Despite a lot of critical praise, these roles did not bring Jake Gyllenhaal great success and in 2019 he received a tempting offer. After he missed the leading roles in "Spiderman", "Batman Begins" and "Superman Returns" in the 2000s, he was finally to become a comic book character in "Spider-Man: Far From Home" – albeit one extremely nasty. With the role of the villain Mysterio, who makes life difficult for the spider man (Tom Holland, 24), Gyllenhaal celebrated his return to mainstream film, which he had actually turned his back on after "Prince of Persia: The Sands of Time" in 2010.

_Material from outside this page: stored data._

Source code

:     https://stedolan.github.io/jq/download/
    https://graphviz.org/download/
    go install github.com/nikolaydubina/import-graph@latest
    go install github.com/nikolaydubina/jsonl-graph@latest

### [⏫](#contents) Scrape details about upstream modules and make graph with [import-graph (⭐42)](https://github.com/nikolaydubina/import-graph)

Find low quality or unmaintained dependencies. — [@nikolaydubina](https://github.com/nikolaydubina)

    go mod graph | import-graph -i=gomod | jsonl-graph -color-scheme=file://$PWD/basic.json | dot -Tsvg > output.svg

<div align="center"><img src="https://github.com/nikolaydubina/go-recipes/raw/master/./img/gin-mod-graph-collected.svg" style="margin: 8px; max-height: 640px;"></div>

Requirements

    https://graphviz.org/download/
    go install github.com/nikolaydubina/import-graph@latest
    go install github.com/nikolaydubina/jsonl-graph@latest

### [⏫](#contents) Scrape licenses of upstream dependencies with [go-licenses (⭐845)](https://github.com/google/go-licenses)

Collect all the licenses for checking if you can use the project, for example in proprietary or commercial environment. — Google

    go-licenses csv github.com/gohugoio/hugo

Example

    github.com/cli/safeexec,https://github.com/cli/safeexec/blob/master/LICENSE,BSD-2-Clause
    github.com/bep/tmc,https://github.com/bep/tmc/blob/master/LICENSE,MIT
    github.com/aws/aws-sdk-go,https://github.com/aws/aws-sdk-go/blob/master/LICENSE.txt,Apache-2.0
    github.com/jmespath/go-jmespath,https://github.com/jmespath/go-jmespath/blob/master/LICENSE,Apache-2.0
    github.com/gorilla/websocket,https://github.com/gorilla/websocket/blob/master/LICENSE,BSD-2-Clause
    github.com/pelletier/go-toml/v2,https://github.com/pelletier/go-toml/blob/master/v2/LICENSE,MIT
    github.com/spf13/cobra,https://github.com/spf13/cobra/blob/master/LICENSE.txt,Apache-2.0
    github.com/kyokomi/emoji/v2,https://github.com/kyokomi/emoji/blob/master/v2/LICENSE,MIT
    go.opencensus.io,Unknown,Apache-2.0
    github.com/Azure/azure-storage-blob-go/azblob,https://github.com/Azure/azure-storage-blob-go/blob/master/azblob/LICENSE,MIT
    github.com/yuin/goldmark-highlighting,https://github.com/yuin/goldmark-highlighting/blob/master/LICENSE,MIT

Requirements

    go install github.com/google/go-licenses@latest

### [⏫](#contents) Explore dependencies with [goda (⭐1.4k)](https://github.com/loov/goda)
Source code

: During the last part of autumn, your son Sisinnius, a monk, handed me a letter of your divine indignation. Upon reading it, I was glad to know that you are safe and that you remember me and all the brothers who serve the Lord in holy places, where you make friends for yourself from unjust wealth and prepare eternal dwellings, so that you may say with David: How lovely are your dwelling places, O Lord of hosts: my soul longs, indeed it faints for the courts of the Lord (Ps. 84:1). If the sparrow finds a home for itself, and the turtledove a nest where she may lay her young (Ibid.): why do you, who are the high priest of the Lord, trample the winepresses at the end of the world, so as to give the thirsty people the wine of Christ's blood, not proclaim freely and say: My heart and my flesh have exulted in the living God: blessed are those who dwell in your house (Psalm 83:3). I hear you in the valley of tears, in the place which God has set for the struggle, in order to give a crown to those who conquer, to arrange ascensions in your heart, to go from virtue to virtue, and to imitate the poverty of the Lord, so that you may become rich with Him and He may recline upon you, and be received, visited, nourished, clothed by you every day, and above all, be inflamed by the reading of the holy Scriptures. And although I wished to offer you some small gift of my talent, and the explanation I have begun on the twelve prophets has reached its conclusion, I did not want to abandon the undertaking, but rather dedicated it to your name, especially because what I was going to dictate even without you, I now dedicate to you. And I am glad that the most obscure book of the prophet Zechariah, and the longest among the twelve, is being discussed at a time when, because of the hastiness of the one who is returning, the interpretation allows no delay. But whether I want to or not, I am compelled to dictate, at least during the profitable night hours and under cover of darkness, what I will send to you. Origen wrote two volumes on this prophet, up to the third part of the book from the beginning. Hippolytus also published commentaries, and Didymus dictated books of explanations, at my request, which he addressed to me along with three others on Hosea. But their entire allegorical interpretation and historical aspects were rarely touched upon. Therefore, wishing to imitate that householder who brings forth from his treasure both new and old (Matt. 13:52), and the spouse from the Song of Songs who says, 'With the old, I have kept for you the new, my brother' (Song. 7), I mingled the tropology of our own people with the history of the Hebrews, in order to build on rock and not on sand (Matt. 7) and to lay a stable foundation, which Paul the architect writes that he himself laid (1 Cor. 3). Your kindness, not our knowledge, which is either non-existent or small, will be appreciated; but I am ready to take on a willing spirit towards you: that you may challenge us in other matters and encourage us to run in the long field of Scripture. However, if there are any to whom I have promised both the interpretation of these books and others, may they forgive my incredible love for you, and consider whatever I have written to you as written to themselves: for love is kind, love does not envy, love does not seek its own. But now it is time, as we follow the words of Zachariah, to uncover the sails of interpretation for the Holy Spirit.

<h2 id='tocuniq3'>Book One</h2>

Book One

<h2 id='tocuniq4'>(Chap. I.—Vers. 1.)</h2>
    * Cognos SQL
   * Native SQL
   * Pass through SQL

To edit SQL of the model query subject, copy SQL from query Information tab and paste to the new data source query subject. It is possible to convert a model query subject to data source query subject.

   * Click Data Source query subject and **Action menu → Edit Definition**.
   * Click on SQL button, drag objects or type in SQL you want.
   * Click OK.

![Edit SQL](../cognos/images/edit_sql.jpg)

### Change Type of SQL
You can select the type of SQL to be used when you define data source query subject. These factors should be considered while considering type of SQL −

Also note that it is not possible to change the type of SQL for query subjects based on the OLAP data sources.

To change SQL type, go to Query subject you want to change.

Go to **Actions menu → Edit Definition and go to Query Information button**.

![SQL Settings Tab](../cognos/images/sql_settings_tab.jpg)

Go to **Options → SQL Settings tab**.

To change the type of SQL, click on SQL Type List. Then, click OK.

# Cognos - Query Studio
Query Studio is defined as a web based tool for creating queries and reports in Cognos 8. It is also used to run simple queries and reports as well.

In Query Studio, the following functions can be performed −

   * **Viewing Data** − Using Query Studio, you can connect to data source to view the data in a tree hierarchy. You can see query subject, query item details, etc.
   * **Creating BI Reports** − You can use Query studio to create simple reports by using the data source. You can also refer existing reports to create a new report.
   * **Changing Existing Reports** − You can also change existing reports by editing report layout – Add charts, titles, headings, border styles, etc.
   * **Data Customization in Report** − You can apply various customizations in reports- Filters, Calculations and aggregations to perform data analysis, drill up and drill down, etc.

Will he dare to genre in the future?

A direction that he will continue to pursue in the future, as his commitment to "Ambulance" from action specialist Michael Bay proves. Nevertheless, Jake Gyllenhaal will not become a streamlined blockbuster hero, as further new projects are evidence of this. As the producer of "The Guilty" for the streaming service Netflix, for example, he is reissuing a Danish thriller and taking on the leading role. In addition, according to "Deadline", the 40-year-old will play the former head of Paramount Pictures, Robert Evans (1930-2019), in "Francis and the Godfather". The drama outlines the genesis of "The Godfather" (1972).